One response to “Nesselrode WHAT?

  1. Ah, Chili.

    Since I have lived at least half of my life on Long Island (New York), I make something that I personally call “Long Island Chili.”

    By percentage, there’s a huge population of Italian-Americans on Long Island, and Italian ingredients sneak into many dishes — even my Chili.

    As my dear friend John, who is Italian-American, always has said, “On Long Island, everyone is Italian by consumption.”

    On Long Island, there’s lots of fusion cuisine as well and, in addition, people always are concerned about diet; calories and health. I do notice that, as to this last, there’s more talk than actual discipline.

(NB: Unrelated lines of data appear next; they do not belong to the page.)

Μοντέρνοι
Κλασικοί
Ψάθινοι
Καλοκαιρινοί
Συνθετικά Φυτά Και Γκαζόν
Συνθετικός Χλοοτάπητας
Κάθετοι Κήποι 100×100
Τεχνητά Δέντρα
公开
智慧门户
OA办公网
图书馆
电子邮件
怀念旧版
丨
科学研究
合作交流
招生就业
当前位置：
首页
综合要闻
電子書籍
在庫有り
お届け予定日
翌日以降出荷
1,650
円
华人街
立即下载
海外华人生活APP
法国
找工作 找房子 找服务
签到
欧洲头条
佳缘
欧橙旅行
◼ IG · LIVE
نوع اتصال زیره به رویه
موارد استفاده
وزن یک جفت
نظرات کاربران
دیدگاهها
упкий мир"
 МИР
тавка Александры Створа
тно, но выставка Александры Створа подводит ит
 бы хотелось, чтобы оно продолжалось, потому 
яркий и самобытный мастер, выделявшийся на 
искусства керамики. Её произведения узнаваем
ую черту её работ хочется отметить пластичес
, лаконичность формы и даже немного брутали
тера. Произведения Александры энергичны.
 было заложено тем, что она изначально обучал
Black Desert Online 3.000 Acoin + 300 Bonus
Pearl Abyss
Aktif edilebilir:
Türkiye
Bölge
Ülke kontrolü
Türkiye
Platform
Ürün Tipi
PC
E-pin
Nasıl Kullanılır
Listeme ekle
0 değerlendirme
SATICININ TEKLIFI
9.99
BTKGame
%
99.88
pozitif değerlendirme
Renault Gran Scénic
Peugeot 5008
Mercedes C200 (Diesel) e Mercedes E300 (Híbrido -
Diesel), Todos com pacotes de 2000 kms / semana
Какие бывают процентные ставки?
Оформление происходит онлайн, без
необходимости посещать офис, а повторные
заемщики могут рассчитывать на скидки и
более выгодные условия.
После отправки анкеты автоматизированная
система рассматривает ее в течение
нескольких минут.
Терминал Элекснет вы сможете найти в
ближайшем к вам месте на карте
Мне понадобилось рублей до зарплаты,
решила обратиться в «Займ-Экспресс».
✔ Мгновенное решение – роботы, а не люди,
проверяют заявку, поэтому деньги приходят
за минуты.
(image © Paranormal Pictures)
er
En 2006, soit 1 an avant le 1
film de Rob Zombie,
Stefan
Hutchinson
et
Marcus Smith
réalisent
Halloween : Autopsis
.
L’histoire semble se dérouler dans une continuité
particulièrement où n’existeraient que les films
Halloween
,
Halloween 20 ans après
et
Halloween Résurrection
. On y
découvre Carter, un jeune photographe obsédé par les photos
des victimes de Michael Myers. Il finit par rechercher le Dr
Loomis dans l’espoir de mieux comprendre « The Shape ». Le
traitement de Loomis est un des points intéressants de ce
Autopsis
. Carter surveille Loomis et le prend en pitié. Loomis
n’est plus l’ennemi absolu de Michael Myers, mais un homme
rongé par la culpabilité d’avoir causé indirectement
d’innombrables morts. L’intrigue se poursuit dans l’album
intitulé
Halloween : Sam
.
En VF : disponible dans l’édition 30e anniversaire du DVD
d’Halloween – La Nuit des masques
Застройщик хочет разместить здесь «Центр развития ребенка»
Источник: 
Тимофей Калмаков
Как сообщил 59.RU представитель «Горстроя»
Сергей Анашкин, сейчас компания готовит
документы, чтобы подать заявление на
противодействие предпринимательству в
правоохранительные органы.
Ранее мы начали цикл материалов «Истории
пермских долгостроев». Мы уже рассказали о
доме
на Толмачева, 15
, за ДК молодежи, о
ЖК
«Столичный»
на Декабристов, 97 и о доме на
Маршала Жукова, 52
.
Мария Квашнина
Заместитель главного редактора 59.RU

    I know that there’s always been a controversy about the beans. Some people say that, without beans, it’s just a Sloppy Joe mix. Others say that the original Chili had no beans.

    To try to satisfy everyone, I do add some beans, but probably a lesser proportion than other cooks might.

    For the meat — here’s the Italian part; also fusion — I add Italian Sweet Pork Sausage, well-cooked and drained of fat, and ground dark meat turkey. The turkey makes the dieters happy.

    Then, the recipe is pretty conventional: An amount of fresh garlic that might seem excessive, finely minced … a couple of Spanish onions, chopped … a bell pepper, chopped; I do not favor the green peppers, so I use a red or yellow bell pepper … cumin, chili spice, oregano and lots of hot pepper, flakes and sauce. And three large cans of Roma tomatoes, drained. I do reserve the liquid from the cans.

    I make it in my wok — there’s more “fusion” — where it cooks down in about a half-hour. If it cooks down too quickly, I add back some of the tomato liquid. If it’s still too thick, later in the cooking, I add beer.

    To serve, I offer minced raw onion, shredded mozzarella cheese, which melts right in — ah, that’s Italian — and dairy sour cream to be stirred into the bowls of those who think my Chili is too hot.

    I also offer a variety of condiments, sort of as they do at an Indian restaurant. (More “fusion.”) I always have sliced jalapeno peppers for anyone who thinks the Chili is not hot enough … pitted, sliced black olives … tortilla chips … shredded iceberg lettuce … well, use your imagination. The toppings make it more fun.

    And I serve it with cornbread, often baked with some Cheddar Cheese, and brownies for dessert. After all, chocolate beans and chili peppers basically came from the same place to start.

    Even the most serious Chiliheads love my Chili!